— START OF SOURCE EXTRACT —

Tuesday, July 21, 2015

The Couple That Reads Together...

Youngins.  At the beach after my college graduation.  Clearly Andrew's book was more interesting.
You'd think two former English majors, one of whom is still studying English literature as a career, would have a better track record.  For pretty much our entire relationship, Andrew and I have tried on and off to read the same book together, at the same time; sort of our own little book club.  We'd talk about books we'd both always wanted to read, or a book that one of us had loved and wanted to share with the other, and make plans to chat about them on the phone, or, after we were married, at dinnertime or bedtime.

That was the idea.  Andrew valiantly devoured Emma, Fahrenheit 451, Brave New World, even all of Anna Karenina while I…very, very slowly made my way through those choices while reading 2 or 3 other books at the same time, meaning we didn't have many chances to talk about our shared book like we'd intended!  I get that people have different reading personalities--he's a one-book-at-a-time kind of man, while I prefer to play the field, I guess--and fully admit to dropping the ball on this.  Andrew's workload this summer while teaching full time and studying for comps exams has left him precious little time for pleasure reading, and I wish I'd taken better advantage of the time when we were both free to read more books by choice.

But, I refuse to give up.  Even when we're turning different pages, talking about what we're reading remains one of our favorite topics of conversation, and if I can salvage my dignity at all, I wanted to share a few books we did both manage to read, ones we enjoyed and that led to fruitful talks:

Fill These Hearts by Christopher West: We were both left absolutely amazed by this take on the Theology of the Body in light of the restlessness and longing every human heart feels, why that deep ache sometimes leads us to settle for less, and why embracing our longing and desires for what they are can bring us fully alive.  I wrote more about it here.

— END OF SOURCE EXTRACT —
— START OF COLLECTED MATERIAL —

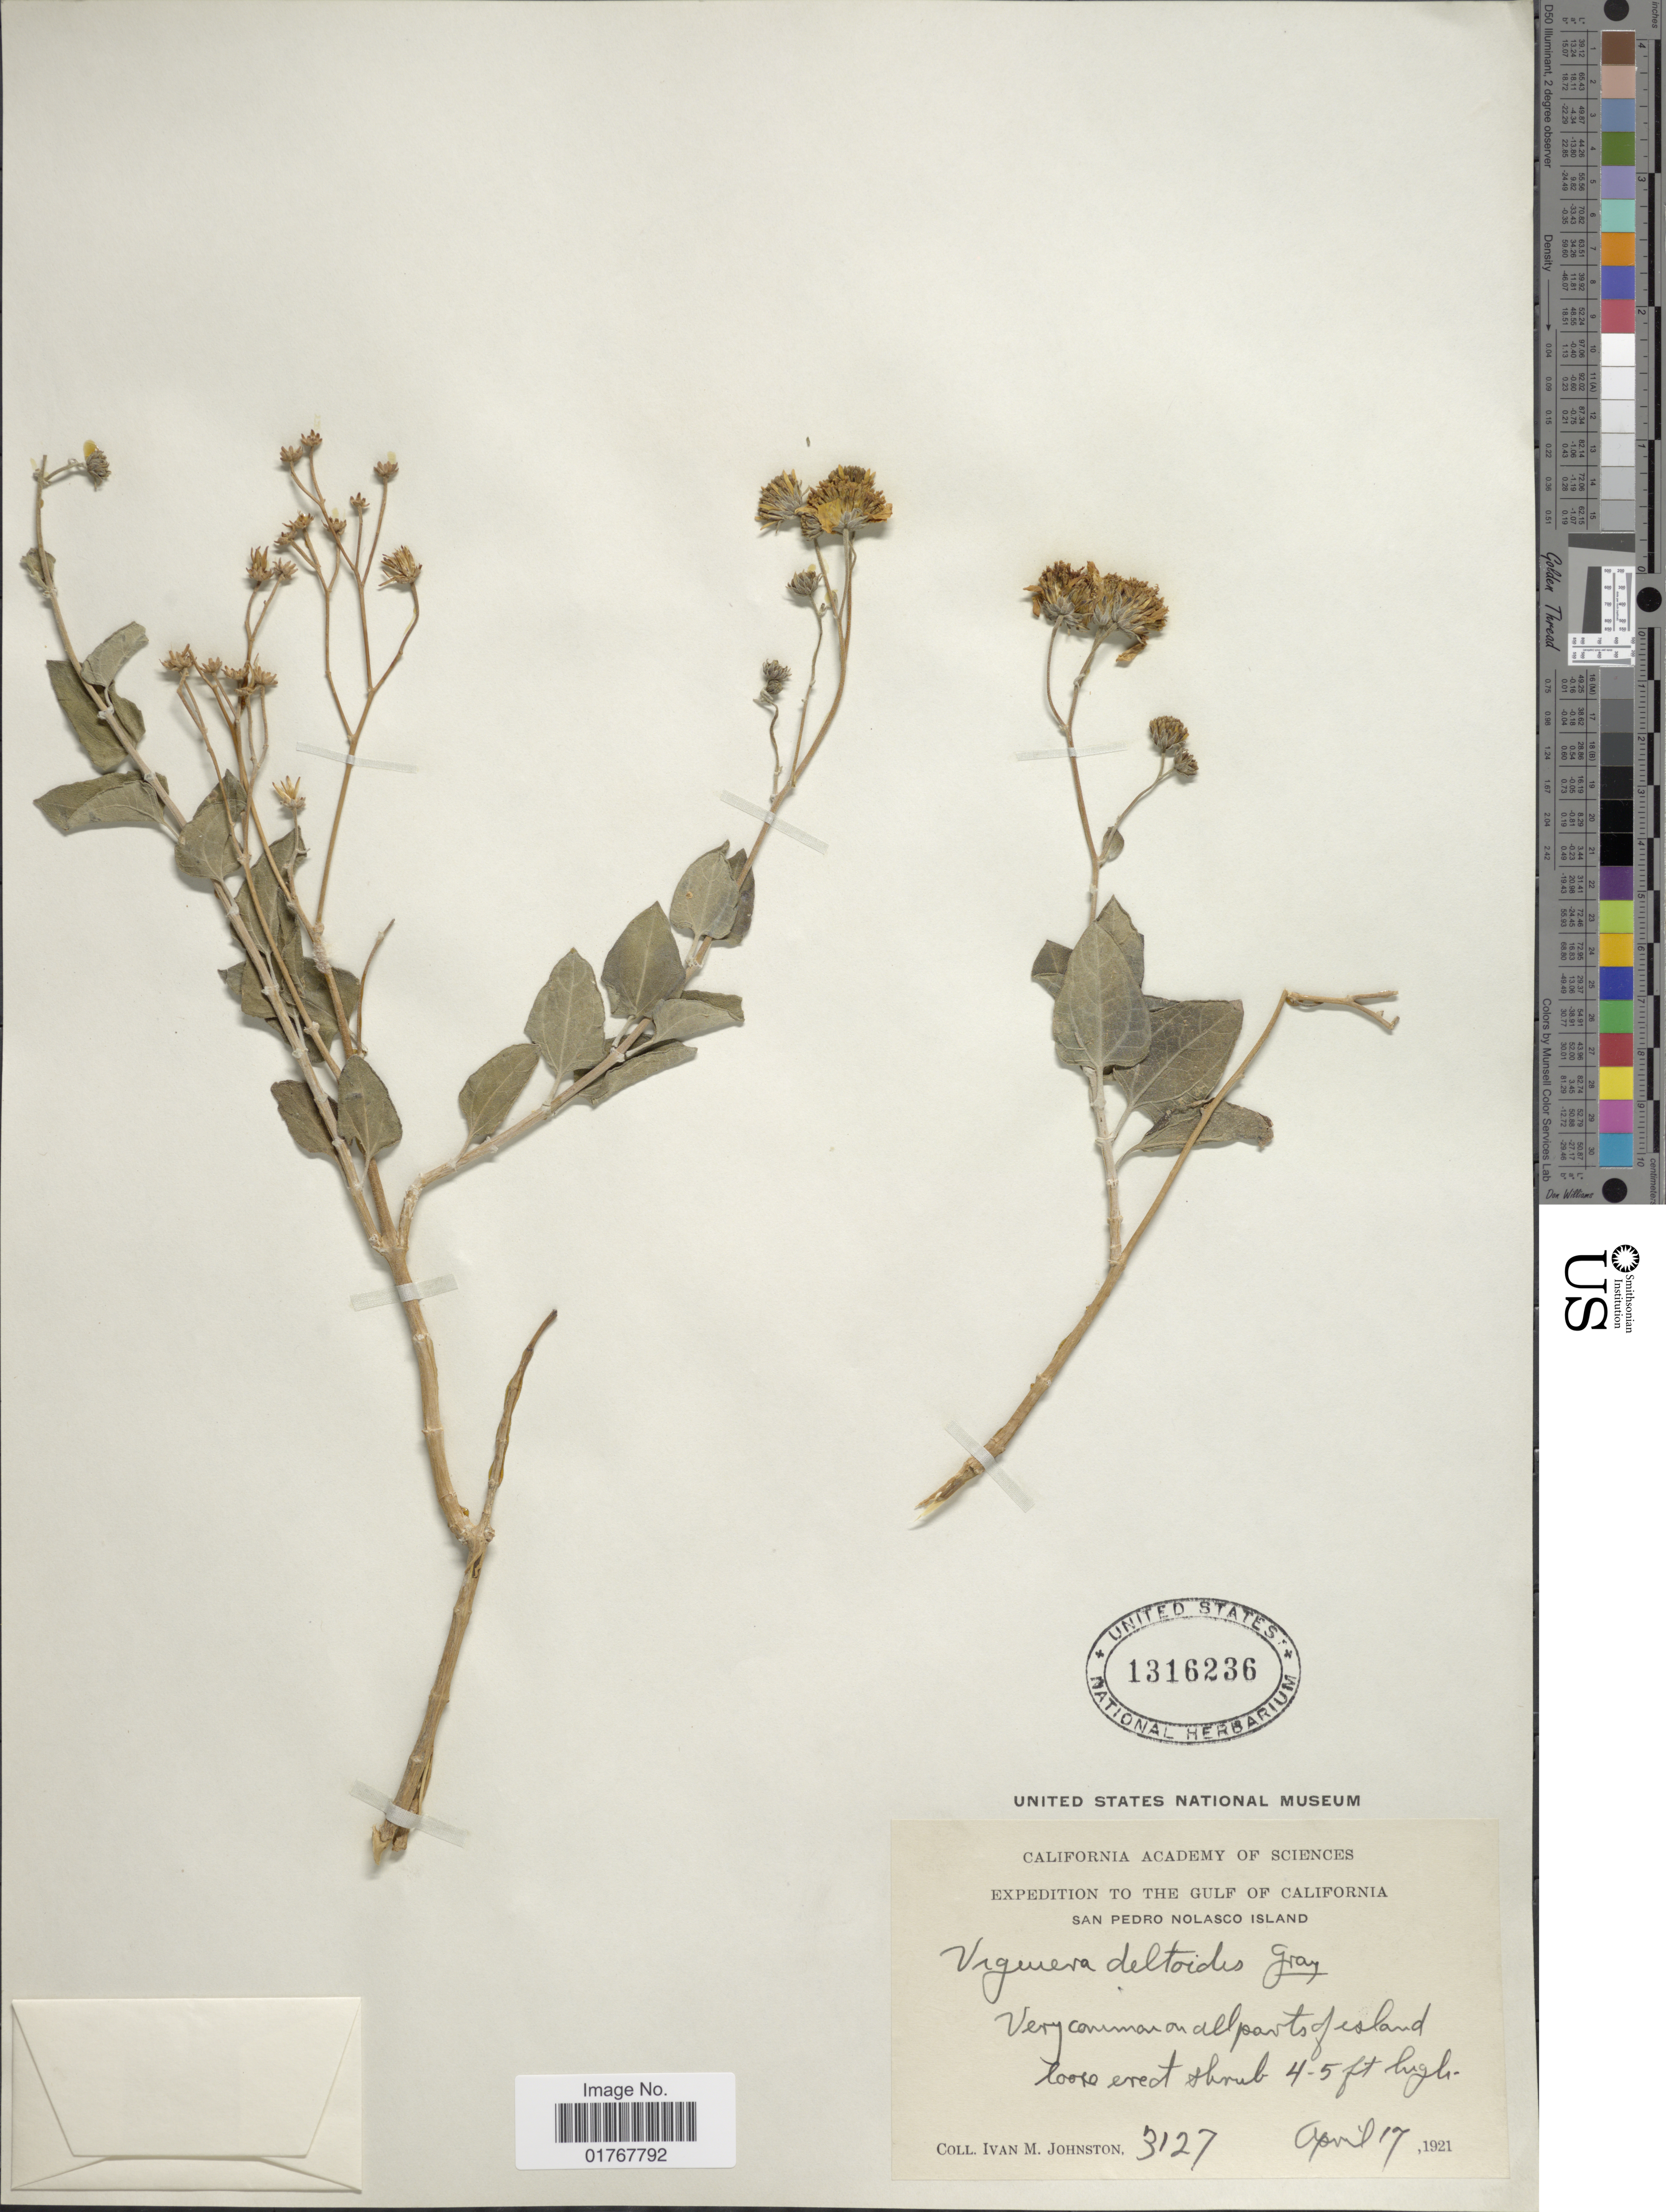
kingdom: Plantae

— END OF COLLECTED MATERIAL —

Please reproduce the passage of the reading-together post that begins with "Tuesday, July 21, 2015" and ends after "dinnertime or bedtime.", with no changes.

> _ANSWER FOR THIS EXERCISE_:
Tuesday, July 21, 2015

The Couple That Reads Together...

Youngins.  At the beach after my college graduation.  Clearly Andrew's book was more interesting.
You'd think two former English majors, one of whom is still studying English literature as a career, would have a better track record.  For pretty much our entire relationship, Andrew and I have tried on and off to read the same book together, at the same time; sort of our own little book club.  We'd talk about books we'd both always wanted to read, or a book that one of us had loved and wanted to share with the other, and make plans to chat about them on the phone, or, after we were married, at dinnertime or bedtime.